● **INSTRUCTIONS TO FOLLOW**
Your task is to transcribe the data exactly while omitting each picture.
BEGIN DATA BELOW
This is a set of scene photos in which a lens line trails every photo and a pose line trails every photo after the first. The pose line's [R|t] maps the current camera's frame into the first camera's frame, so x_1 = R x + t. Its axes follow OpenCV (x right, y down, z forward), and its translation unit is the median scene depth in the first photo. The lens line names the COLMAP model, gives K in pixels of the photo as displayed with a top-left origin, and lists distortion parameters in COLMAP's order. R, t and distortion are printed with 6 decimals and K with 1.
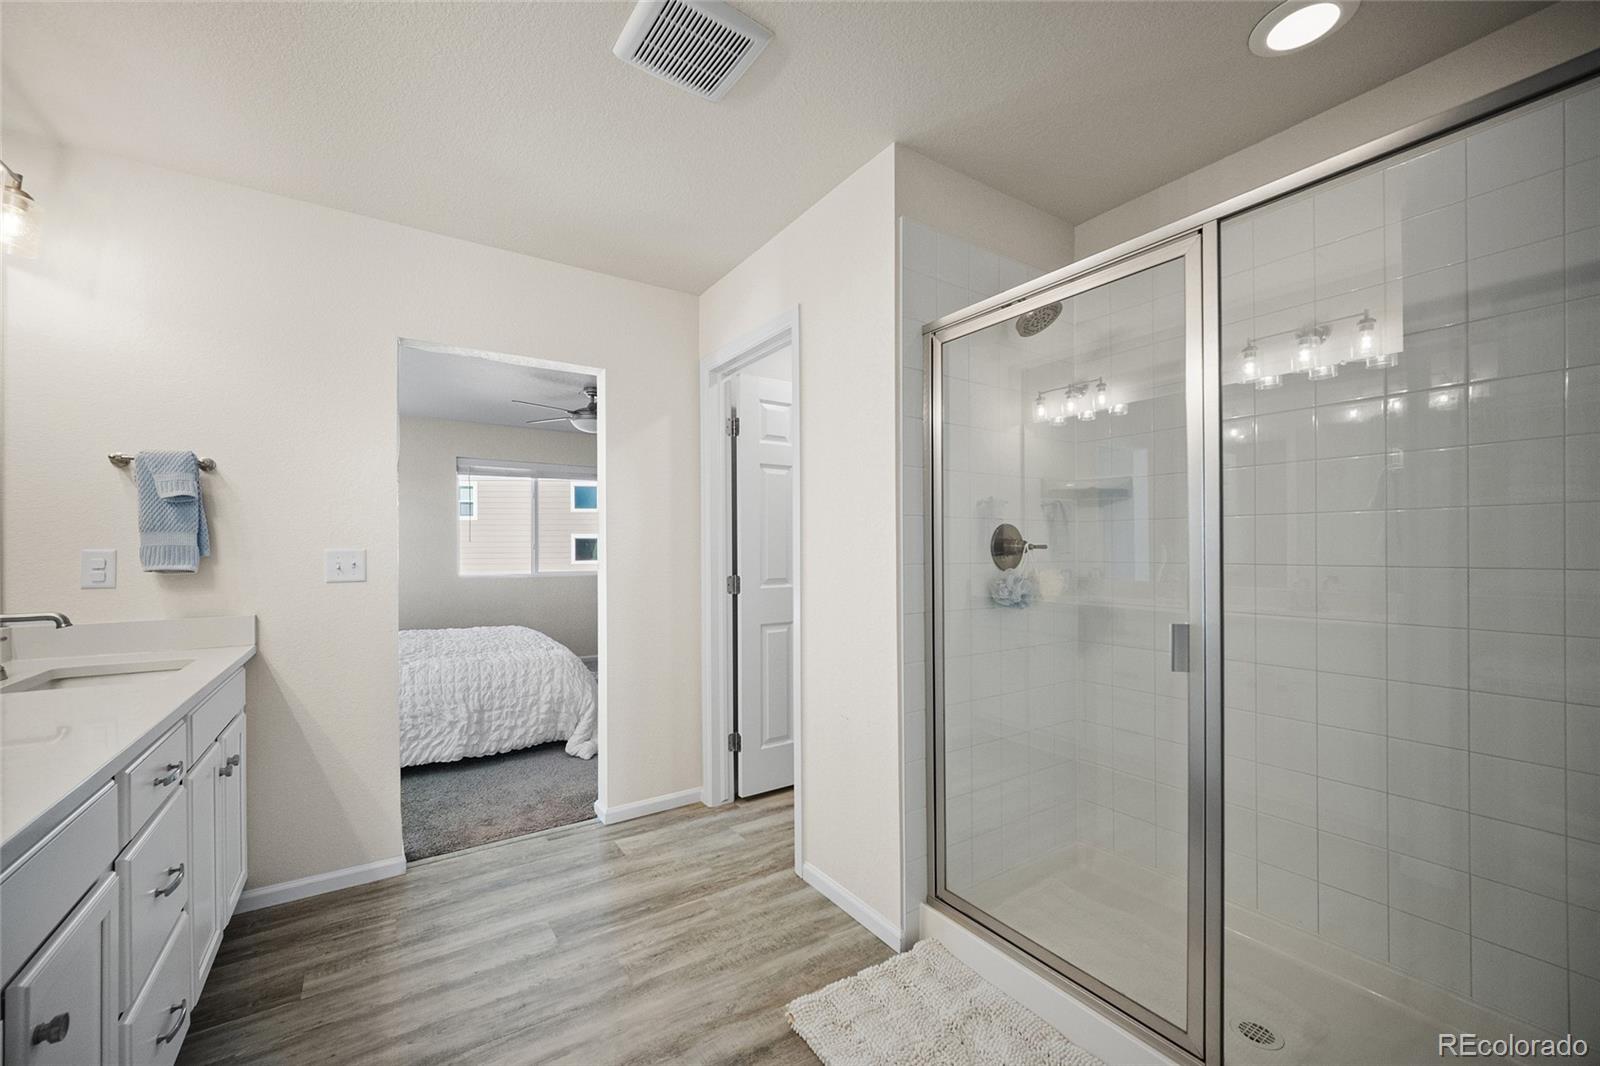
lens RADIAL K [[632.2, 0, 798.7], [0, 632.2, 537.4], [0, 0, 1]] dist [-0.003406, 0.000187]
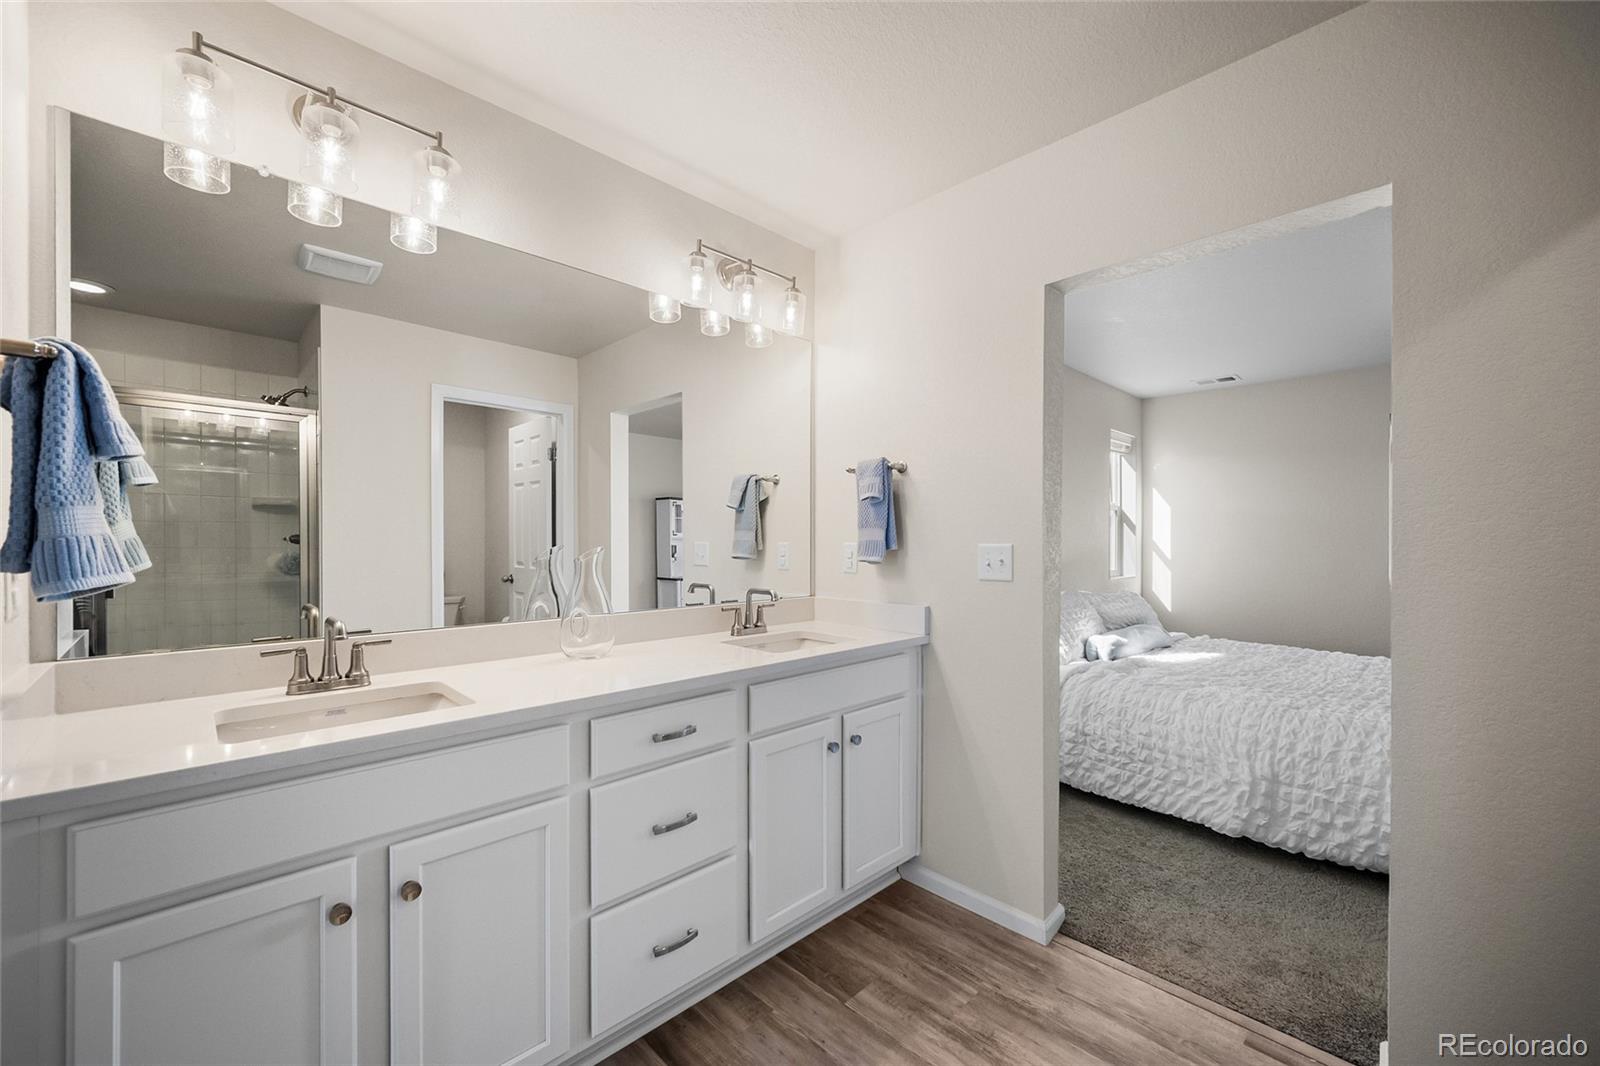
lens RADIAL K [[632.2, 0, 798.7], [0, 632.2, 537.4], [0, 0, 1]] dist [-0.003406, 0.000187]
pose [[0.180998, -0.002483, -0.983480, 0.082628], [0.012199, 0.999926, -0.000280, 0.004179], [0.983408, -0.011947, 0.181015, 0.386594]]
END DATA BELOW
● **ANSWER FOR THE TASK**
This is a set of scene photos in which a lens line trails every photo and a pose line trails every photo after the first. The pose line's [R|t] maps the current camera's frame into the first camera's frame, so x_1 = R x + t. Its axes follow OpenCV (x right, y down, z forward), and its translation unit is the median scene depth in the first photo. The lens line names the COLMAP model, gives K in pixels of the photo as displayed with a top-left origin, and lists distortion parameters in COLMAP's order. R, t and distortion are printed with 6 decimals and K with 1.
lens RADIAL K [[632.2, 0, 798.7], [0, 632.2, 537.4], [0, 0, 1]] dist [-0.003406, 0.000187]
lens RADIAL K [[632.2, 0, 798.7], [0, 632.2, 537.4], [0, 0, 1]] dist [-0.003406, 0.000187]
pose [[0.180998, -0.002483, -0.983480, 0.082628], [0.012199, 0.999926, -0.000280, 0.004179], [0.983408, -0.011947, 0.181015, 0.386594]]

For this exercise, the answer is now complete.